Mac Pro Processing Power
From System 7, released in May 1991, through Mac OS X 10.6 Snow Leopard, Macs supported 32-bit operation. OS X 10.5 Leopard had some 64-bit support, and Snow Leopard was the transition version of OS X that supports both 32-bit and 64-bit operation. Beginning with OS X 10.7 Lion (July 2011), the Mac OS has been 64-bit only, so we’re going to ignore 32-bit benchmark results.
These multi-core results are for the new Geekbench 4, so they cannot be compared with older results in our hardware profiles. The Late 2013 Mac Pro is included for comparison. The performance of the 2.0 GHz 2006 Mac Pro is estimated based on Geekbench 2 and Geekbench 3, since Geekbench 4 results to not include it.
- 2.0 GHz 4-core Mid 2006, 3300 est.
- 2.66 GHz 4-core Mid 2006, 4271
- 3.0 GHz 4-core Mid 2006, 4974
- 2.8 GHz 4-core Early 2008, 4955
Over 1.5x 2.66 GHz Mid 2006
- 3.0 GHz 8-core Early 2007, 7023
- 2.66 GHz 4-core Early 2009, 7242
- 2.8 GHz 4-core Mid 2010, 7423
- 2.93 GHz 4-core Early 2009, 7661
- 2.8 GHz 8-core Early 2008, 7997
Over 2x 2.66 GHz Mid 2006
- 3.0 GHz 8-core Early 2008, 8330
- 3.2 GHz 4-core Mid 2010, 8361
- 3.2 GHz 8-core Early 2008, 8717
- 2.26 GHz 8-core Early 2009, 10540
- 2.4 GHz 8-c0re Mid 2010, 11863
- 2.66 GHz 8-core Early 2009, 11910
- 3.33 GHz 6-core Mid 2010, 12136
- 3.7 GHz 4-core Late 2013, 12375
Over 3x 2.66 GHz Mid 2006
- 2.93 GHz 8-core Early 2009, 12889
- 2.4 GHz 12-core Mid 2012, 14829
- 2.66 GHz 12-core Mid 2010, 16294
- 3.5 GHz 6-core Late 2013, 16411
Over 4x 2.66 GHz Mid 2006
- 2.93 GHz 12-core Mid 2010, 17632
- 3.1 GHz 12-core Mid 2012, 17702
- 3.0 GHz 8-core Late 2013, 20470
Over 5x 2.66 GHz Mid 2006
- 2.66 GHz 12-core Late 2013, 22938
To help you see the performance tiers over time, I’ve added separators at 1.5x, 2x, 3x, 4x, and 5x the speed of the 2.66 GHz 4-core Mid 2009 Mac Pro. If you want the ultimate in Mac Pro performance for a model with expandability, the 3.1 GHz 12-core Mid 2012 is a powerhouse – but the 2.93 GHz Mid 2010 model is only 0.4% slower, so it’s no slouch. Both over over 4x the power of the 2.66 GHz 2006 Mac Pro.
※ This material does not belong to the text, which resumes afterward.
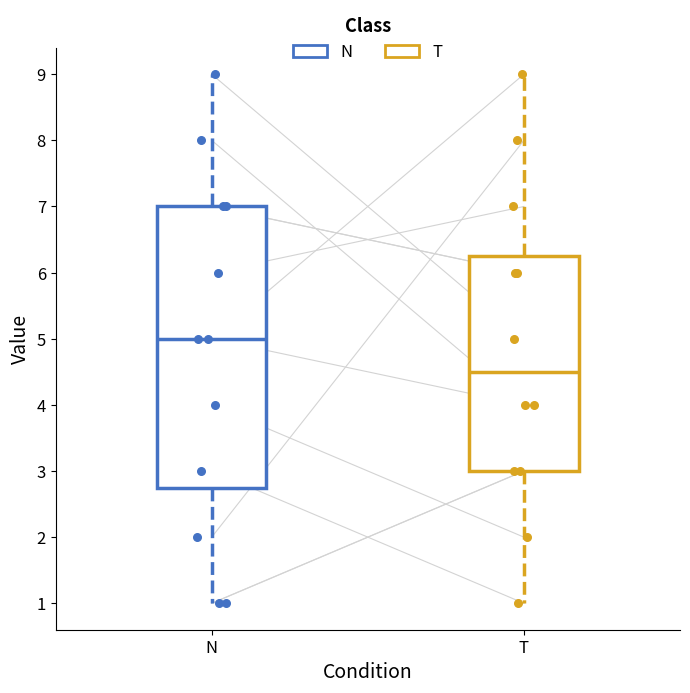

Reading left to right, read every box against the y-axis: the position of its median line, the range the box covers, and the ends of its whiskers. The values are not printed on the chart, so give them approximately, as read against the axis.

N: median 5.0, box 2.8 to 7.0, whiskers 1.0 to 9.0
T: median 4.5, box 3.0 to 6.3, whiskers 1.0 to 9.0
There are two versions of Mac OS X that need to be considered. OS X 10.6 Snow Leopard is old school, lets you run old PowerPC software via Rosetta, has a small memory and hard drive footprint, and is probably something all longtime Mac users will want on at least one Mac for compatibility with old software. A 2.66 GHz 4-core Mac Pro will be inexpensive and probably provides plenty of power for these users. Higher speeds and more cores are nice, but you’ll tend to pay a lot more for more powerful models.
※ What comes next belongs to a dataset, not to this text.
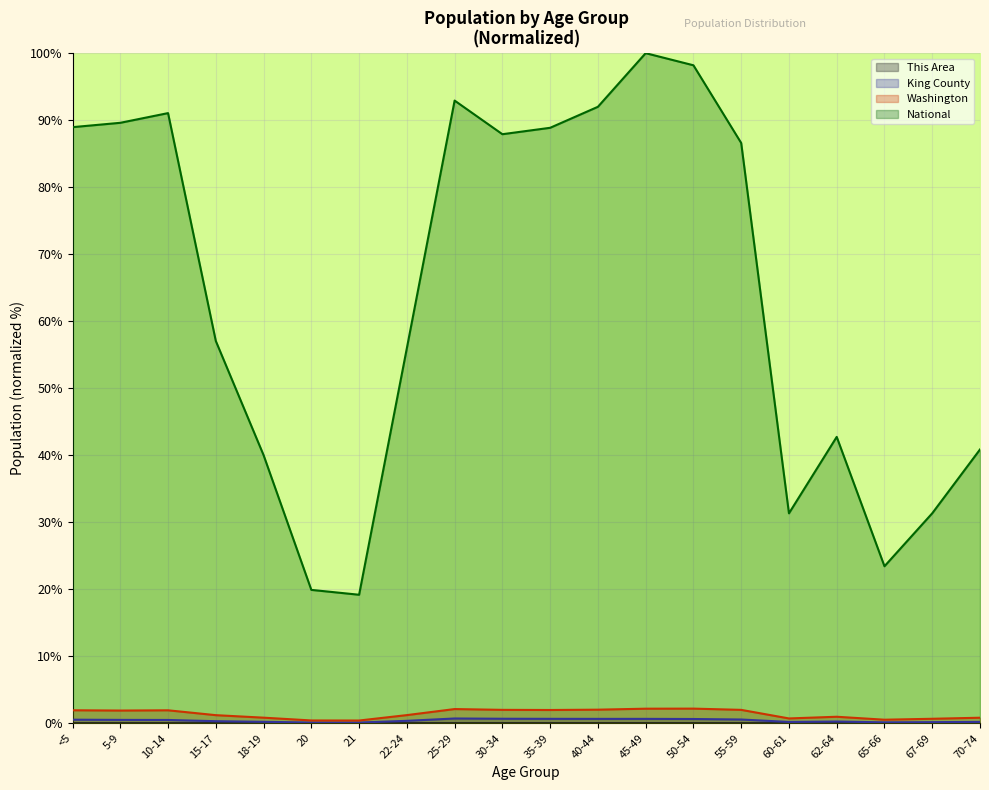

Which series changed the most between 21 and 60-61?

National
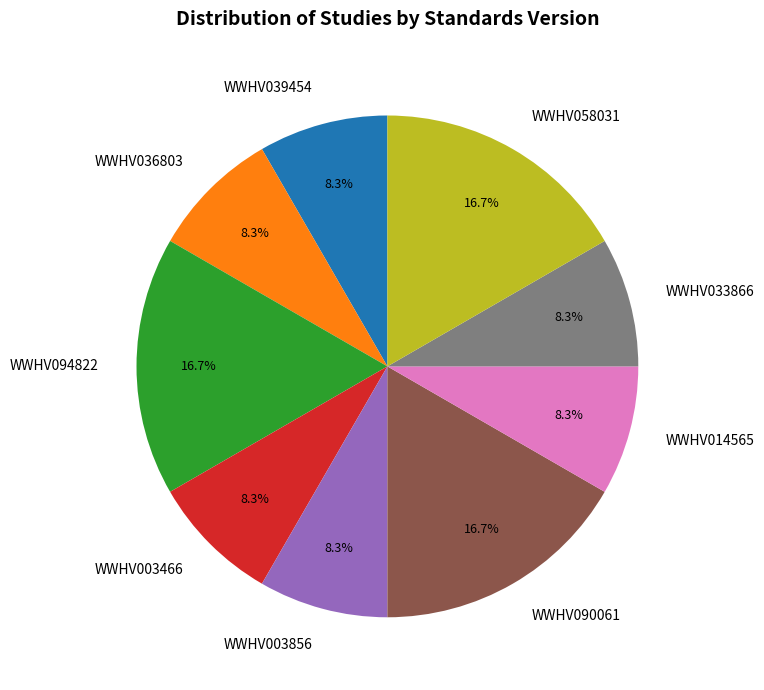

The WWHV003856 slice represents 8% of the pie. True or false?

True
If you’re really on a tight budget, you can probably save some money with the 2.0 GHz 2006 Mac Pro, but you’re also giving up 25-30% of the power of the 2.66 GHz model.
With a lot less overhead than newer versions of OS X, a first generation Mac Pro can be a great file server, print server, and music server for your network as well as a good all around production computer. (I use a 2.0 GHz Core 2 Duo Mid 2007 Mac mini and a 2.0 GHz Core 2 Duo aluminum MacBook daily. The Mini would probably score under 1300 on Geekbench 4, and the MacBook scores 1286. The 2.66 GHz 2006 Mac Pro more than triples those figures!)
The Mac OS other version you want to consider is macOS Sierra, which is the current version and can be installed on almost every Mac from 2008 forward. For the home user, something with a Geekbench score in the 7,000 to 12,000 range should provide plenty of power and expansion options. For power users, I suggest looking at the 2.8 GHz 8-core Early 2008 (7997 score) and higher.